• Exercise aim
Format the records, from the start through the line containing "Die Straße geht", as a JSON list of strings with one string per line and blank lines omitted.

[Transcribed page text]

-- Opening Marker --

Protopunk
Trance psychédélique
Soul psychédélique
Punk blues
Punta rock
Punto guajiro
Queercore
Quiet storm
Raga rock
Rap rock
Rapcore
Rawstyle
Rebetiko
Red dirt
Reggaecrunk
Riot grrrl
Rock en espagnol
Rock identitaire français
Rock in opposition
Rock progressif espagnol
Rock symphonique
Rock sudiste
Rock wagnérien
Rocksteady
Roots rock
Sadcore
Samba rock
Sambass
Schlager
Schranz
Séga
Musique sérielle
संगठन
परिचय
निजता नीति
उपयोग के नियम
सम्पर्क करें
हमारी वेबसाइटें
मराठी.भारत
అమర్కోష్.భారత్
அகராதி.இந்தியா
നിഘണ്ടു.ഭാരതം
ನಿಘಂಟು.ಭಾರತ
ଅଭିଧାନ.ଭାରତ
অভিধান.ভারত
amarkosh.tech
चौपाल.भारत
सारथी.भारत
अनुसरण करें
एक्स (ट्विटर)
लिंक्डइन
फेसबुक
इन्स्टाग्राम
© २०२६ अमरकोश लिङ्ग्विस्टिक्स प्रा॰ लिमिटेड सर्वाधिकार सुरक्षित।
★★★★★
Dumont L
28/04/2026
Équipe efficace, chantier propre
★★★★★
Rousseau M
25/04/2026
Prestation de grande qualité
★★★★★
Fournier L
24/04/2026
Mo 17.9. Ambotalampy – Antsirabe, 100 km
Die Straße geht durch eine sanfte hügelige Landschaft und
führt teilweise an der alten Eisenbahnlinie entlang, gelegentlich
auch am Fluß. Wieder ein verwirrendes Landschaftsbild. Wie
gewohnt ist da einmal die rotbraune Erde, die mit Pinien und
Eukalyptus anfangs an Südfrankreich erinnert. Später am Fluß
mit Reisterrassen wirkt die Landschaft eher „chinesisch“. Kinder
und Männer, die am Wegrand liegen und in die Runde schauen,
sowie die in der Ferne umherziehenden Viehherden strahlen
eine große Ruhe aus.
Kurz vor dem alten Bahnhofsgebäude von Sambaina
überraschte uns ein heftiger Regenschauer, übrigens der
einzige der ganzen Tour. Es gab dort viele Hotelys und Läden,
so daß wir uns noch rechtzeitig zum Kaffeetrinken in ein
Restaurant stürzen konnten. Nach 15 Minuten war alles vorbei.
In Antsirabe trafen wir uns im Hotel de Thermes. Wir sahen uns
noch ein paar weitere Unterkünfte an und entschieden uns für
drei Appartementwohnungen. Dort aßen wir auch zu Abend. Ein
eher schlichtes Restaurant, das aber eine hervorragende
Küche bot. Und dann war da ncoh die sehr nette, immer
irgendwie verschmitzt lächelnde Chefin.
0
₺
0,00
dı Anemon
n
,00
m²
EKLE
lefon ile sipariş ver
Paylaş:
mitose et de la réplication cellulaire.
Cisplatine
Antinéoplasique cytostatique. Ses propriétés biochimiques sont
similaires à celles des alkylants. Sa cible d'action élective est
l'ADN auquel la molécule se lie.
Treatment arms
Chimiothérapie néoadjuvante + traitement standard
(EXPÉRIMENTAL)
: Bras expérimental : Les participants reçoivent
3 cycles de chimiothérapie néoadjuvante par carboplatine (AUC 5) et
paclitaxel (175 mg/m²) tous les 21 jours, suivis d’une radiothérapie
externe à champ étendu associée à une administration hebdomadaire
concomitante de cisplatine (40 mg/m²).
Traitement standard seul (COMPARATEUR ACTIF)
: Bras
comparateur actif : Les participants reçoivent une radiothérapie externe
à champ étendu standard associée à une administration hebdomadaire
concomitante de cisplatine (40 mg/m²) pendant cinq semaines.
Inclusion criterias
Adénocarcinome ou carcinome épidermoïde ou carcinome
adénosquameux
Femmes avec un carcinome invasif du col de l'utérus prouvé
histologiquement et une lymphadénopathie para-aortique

-- Closing Marker --

• Written answer
[
  "Protopunk",
  "Trance psychédélique",
  "Soul psychédélique",
  "Punk blues",
  "Punta rock",
  "Punto guajiro",
  "Queercore",
  "Quiet storm",
  "Raga rock",
  "Rap rock",
  "Rapcore",
  "Rawstyle",
  "Rebetiko",
  "Red dirt",
  "Reggaecrunk",
  "Riot grrrl",
  "Rock en espagnol",
  "Rock identitaire français",
  "Rock in opposition",
  "Rock progressif espagnol",
  "Rock symphonique",
  "Rock sudiste",
  "Rock wagnérien",
  "Rocksteady",
  "Roots rock",
  "Sadcore",
  "Samba rock",
  "Sambass",
  "Schlager",
  "Schranz",
  "Séga",
  "Musique sérielle",
  "संगठन",
  "परिचय",
  "निजता नीति",
  "उपयोग के नियम",
  "सम्पर्क करें",
  "हमारी वेबसाइटें",
  "मराठी.भारत",
  "అమర్కోష్.భారత్",
  "அகராதி.இந்தியா",
  "നിഘണ്ടു.ഭാരതം",
  "ನಿಘಂಟು.ಭಾರತ",
  "ଅଭିଧାନ.ଭାରତ",
  "অভিধান.ভারত",
  "amarkosh.tech",
  "चौपाल.भारत",
  "सारथी.भारत",
  "अनुसरण करें",
  "एक्स (ट्विटर)",
  "लिंक्डइन",
  "फेसबुक",
  "इन्स्टाग्राम",
  "© २०२६ अमरकोश लिङ्ग्विस्टिक्स प्रा॰ लिमिटेड सर्वाधिकार सुरक्षित।",
  "★★★★★",
  "Dumont L",
  "28/04/2026",
  "Équipe efficace, chantier propre",
  "★★★★★",
  "Rousseau M",
  "25/04/2026",
  "Prestation de grande qualité",
  "★★★★★",
  "Fournier L",
  "24/04/2026",
  "Mo 17.9. Ambotalampy – Antsirabe, 100 km",
  "Die Straße geht durch eine sanfte hügelige Landschaft und"
]